If you go

What: Food Safety Training for Cottage Food Vendors

When: 5:30-8:30 p.m. June 25

Where: Boulder County Extension Office, Boulder County Fairgrounds, Longmont

Cost: $30

Reservations: Google cottage food training Longmont or call Anne Zander at 303-678-6238. Classes are also available in Golden and Aurora

Maybe you have a recipe for your grandmother's toffee or a killer strawberry jam. You go to sleep at night imagining your product lined up in a neat row on the grocer's shelf.

But how to get there?

While Whole Foods, Alfalfa's Market, Lucky's Markets and other local stores sometimes take new, locally produced food items, they must be prepared in a commercial kitchen and have a nutrition label before consideration. However, some would-be food entrepreneurs are not quite that far along on their path. With those folks in mind, the Colorado legislature passed the Cottage Food Act in 2012, allowing the direct-to-consumer sales from home kitchens of certain types of cakes, cookies, candy, dried herbs, honey, jams and jellies.


To be certified under the act, would-be bakers must take a safety course. Previously, the only course available was ServSafe, offered by the National Restaurant Association. However, staffers at the Colorado State Extension have been working on a curriculum and are now offering classes geared specifically for those working in their home kitchens. The classes will be offered in Longmont, Golden and Aurora

"It's a way different environment from a restaurant, grocery store or deli area," says Anne Zander of the Extension. "It's not a commercial kitchen. It's a home kitchen."

As such, special care must be taken. Pets must be kept out of the kitchen, for example. If your dog comes and drinks from his bowl in the kitchen, the floor must be cleaned using a disinfectant cleaner and the bowl removed, along with Fido.

Likewise, children should be kept out until the food prep is complete and if the cook has contact with his or her brood, hands must be carefully washed.

"We talk about sanitation," Zander says, "and where you might see cross-contamination."

Allergens are an important component, as well. For example, a seller is not allowed to claim that products are gluten free unless the kitchen is completely gluten free. That's because for those with celiac disease, even a few particles of gluten can cause a reaction. The same is true of peanuts and tree nuts.

While most people are aware of these allergies, Zander says less common allergies may also pop up. For example, an allergy to strawberries. If you make strawberry jam and don't get the pan completely clean when you switch to peach, a person with a strawberry allergy could have a reaction.
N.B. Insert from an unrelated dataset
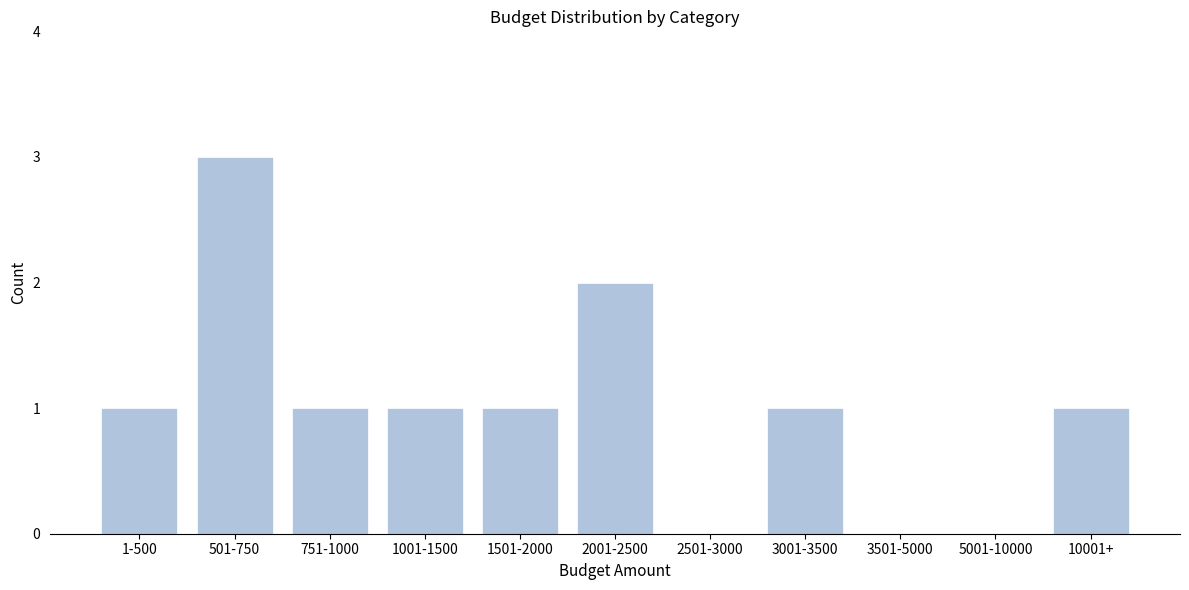

Reading left to right, list all the values displayed in this chart.

1-500=1	501-750=3	751-1000=1	1001-1500=1	1501-2000=1	2001-2500=2	2501-3000=0	3001-3500=1	3501-5000=0	5001-10000=0	10001+=1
The law allows people to sell baked goods and candy that don't require refrigeration, as well as jellies and jams made from acidic fruits such as strawberries and peaches. Less acidic recipes such as that great pepper jelly your aunt makes are not permitted. That's because the deadly botulism toxin can multiply in non-acidic canned foods.

Zander says the training is important, because it protects both the consumer and the vendor.

One of the people taking the class will be 12-year-old Jasey Chanders, who sells baked goods to her neighbors in the Nyland Cohousing community.

Her mother, Kiki, who will take the class with her, says Jasey is happy where her business is now but wants to investigate what the next steps might be.

"Part of that is the Cottage Food law. You have to take a food safety class," she says.

Jasey's goods are made without gluten, dairy or refined sugar, and she will learn the proper way to label them in the class, among other things.

While her family doesn't have problems with gluten, like any good entrepreneur Jasey knows her market.

"I'm not gluten-free, dairy-free anything, but most of my neighbors are," she says.

Jasey, who was named top young entrepreneur in the region in a competition sponsored by Ersnt & Young in Denver, sells about two 9- by 13-inch pans of goods every week during Nyland's CSA pickup. She makes different types of cookies and cakes, many with chocolate. One of her favorites is a cake made with white beans, a touch of honey, eggs and a bit of coconut flour.

"It's really good. It's so healthy. I eat it for breakfast a lot," she says.